A shopper at the Walgreens on 250 S. Wacker Dr. in Chicago. (Scott Strazzant/Chicago Tribune, File)
|By Sandra M. Jones | Walgreen stores are about to get a new look as the drug store chain expands a test to make the stores more open, more colorful and easier to shop in.
The Deerfield-based company is adding more food and wine, expanding its beauty aisles, and preparing to add electronics this summer. The retailer is also lowering the heights of shelves and installing bigger and more colorful signs to help shoppers navigate the store.
The new format, called customer centric retailing, is slated to roll out to 2,500 to 3,000 stores by this fall from 700 now, said Walgreens CEO and President Gregory Wasson in an earnings conference call Tuesday.
• Walgreens profit up 4.6% on record sales
The company concentrated its first test in Houston and Dallas. Wasson
declined to reveal where the next test market will be.

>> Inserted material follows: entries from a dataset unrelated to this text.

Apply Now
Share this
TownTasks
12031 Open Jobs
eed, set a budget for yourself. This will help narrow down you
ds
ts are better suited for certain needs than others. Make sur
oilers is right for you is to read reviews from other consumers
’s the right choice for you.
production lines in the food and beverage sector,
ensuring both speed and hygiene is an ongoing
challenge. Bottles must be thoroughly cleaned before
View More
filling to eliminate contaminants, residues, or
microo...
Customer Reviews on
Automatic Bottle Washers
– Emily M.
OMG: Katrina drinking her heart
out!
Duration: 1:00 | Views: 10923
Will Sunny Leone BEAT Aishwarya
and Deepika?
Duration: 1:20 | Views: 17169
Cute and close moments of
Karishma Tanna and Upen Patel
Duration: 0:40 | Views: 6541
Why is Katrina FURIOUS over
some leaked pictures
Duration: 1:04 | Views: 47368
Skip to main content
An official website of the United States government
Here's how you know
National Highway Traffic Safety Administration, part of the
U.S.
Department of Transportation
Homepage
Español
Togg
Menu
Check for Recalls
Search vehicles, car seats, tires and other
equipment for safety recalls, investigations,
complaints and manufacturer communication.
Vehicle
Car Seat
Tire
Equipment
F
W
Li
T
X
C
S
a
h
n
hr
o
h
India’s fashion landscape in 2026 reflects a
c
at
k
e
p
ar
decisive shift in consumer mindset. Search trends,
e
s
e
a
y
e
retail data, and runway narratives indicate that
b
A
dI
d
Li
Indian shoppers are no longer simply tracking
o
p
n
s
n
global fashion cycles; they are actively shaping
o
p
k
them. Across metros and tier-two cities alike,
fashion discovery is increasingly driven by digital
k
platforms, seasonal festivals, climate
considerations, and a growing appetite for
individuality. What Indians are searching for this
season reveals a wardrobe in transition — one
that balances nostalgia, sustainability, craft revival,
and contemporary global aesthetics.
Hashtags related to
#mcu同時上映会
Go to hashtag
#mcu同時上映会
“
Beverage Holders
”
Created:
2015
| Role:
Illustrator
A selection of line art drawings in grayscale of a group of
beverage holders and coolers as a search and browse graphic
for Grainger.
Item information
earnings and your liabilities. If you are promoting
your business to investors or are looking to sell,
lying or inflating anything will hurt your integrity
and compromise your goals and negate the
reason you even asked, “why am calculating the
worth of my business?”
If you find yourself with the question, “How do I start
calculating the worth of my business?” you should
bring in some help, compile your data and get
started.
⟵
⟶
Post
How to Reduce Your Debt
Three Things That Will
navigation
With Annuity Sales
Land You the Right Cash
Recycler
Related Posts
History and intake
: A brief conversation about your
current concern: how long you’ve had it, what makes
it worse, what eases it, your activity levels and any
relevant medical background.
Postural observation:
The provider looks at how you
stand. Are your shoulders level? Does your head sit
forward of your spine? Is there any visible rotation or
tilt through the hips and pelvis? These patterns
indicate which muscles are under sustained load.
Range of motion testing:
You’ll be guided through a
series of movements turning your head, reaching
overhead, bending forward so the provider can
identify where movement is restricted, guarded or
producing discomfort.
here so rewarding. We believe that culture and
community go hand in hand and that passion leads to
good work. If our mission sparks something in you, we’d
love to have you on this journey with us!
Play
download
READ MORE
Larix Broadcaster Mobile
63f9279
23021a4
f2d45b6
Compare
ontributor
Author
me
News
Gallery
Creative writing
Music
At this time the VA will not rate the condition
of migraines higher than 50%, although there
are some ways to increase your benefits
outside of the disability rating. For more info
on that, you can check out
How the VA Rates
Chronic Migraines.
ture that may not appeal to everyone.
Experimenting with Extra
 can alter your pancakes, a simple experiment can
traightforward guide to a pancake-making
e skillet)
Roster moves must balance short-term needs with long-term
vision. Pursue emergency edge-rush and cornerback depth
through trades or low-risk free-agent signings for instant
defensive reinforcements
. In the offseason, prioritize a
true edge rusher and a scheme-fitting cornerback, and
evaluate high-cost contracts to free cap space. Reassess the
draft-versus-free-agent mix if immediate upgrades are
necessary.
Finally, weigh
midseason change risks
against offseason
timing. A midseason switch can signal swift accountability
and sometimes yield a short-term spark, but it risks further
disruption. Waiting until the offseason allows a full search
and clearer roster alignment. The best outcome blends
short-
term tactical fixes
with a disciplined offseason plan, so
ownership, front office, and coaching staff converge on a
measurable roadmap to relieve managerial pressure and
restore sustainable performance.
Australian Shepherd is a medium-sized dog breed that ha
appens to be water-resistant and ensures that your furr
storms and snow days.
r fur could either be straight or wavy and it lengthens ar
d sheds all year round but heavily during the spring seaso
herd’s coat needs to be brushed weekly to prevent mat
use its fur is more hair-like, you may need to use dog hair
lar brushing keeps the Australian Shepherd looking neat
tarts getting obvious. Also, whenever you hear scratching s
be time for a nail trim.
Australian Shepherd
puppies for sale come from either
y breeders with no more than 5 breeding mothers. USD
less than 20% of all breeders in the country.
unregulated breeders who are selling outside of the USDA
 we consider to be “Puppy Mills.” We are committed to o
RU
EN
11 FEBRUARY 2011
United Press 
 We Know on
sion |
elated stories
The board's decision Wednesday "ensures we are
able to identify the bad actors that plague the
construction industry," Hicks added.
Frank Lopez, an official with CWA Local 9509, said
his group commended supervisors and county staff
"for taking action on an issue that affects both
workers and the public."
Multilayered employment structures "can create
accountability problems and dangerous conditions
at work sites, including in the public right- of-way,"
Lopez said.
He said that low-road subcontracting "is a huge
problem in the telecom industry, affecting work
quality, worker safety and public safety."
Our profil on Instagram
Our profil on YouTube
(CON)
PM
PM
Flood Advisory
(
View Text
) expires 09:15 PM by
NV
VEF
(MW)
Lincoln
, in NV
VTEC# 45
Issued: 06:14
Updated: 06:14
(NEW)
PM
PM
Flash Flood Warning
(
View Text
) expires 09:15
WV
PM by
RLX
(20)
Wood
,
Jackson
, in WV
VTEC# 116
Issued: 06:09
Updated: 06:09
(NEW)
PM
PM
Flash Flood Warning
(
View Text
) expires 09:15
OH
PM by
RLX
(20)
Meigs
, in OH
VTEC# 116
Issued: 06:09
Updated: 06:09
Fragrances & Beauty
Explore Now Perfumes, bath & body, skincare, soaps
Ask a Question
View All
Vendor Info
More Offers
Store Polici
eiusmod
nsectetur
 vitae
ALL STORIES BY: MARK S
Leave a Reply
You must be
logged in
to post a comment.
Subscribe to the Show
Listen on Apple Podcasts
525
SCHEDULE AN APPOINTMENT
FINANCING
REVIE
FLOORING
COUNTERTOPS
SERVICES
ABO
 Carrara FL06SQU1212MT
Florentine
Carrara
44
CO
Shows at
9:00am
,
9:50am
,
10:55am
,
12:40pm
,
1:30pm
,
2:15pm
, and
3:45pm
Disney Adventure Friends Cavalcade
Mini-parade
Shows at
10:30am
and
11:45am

“As we’ve said before, this is an ongoing process with many checkpoints along the way to allow us the opportunity to tweak and refine as needed,” said Wasson. “As we move into the next phase, we’ll continue to build sales, take work out of stores, lower inventory and most importantly, improve our customers’ overall shopping experience.”
As part of the makeover, Walgreens has eliminated about 3,500 products from each store to focus on fewer, better selling items. The move took $500 million of inventory out of the chain and lowered labor costs by cutting down on restocking work.
Walgreen relies on sales at the front end of the store, the industry term for everything that doesn’t come from the pharmacy, for almost 40 percent of its revenue.
Sales at the initial 31 pilot stores are up 2 percent, outperforming a control group of stores and suggesting that the makeover will spur revenue growth, Wasson said. Market share in the Houston and Dallas remained unchanged to up slightly as the stores changed over, a result the company said was encouraging. The cost to convert each store is about $40,000 to $50,000.
While only 30 percent to 40 percent of Walgreens stores will make the change to the new format this year, all of the 7,180 drug stores nationwide will dedicate more space to skincare and vitamins. And 5,000 stores are on track to carry beer and wine by the end of the year.
“We believe initiatives to improve both shopping experience and inventory management remain on track,” said Standard & Poor’s equity analyst Joseph Agnese, in a Tuesday report, raiting Walgreen shares a “buy.”
The details on the store makeovers came as Walgreens reported its second fiscal quarter results. Net income for the quarter ended Feb. 28 rose 4.6 percent to $669 million, or 68 cents a share, from $640 million, or 65 cents, a year-ago. The latest quarter included restructuring charges of 2 cents a share.
Sales rose 3.1 percent to $17 billion.
Sales at stores open at least one year, a key retail metric, fell 0.2 percent from the year-ago quarter.
Front-end same store sales fell 1.6 percent, dragged down by the weak demand for discretionary goods and by lower demand for cough, cold and flu products, the company said.
Pharmacy sales rose 3.2 percent as the company sold more 90-day prescriptions in stores, an offering previously available only by mail. Pharmacy same store sales rose 0.6 percent.
Walgreen shares rose 62 cents, or 1.8 percent, to $35.95 in late afternoon New York Stock Exchange composite trading.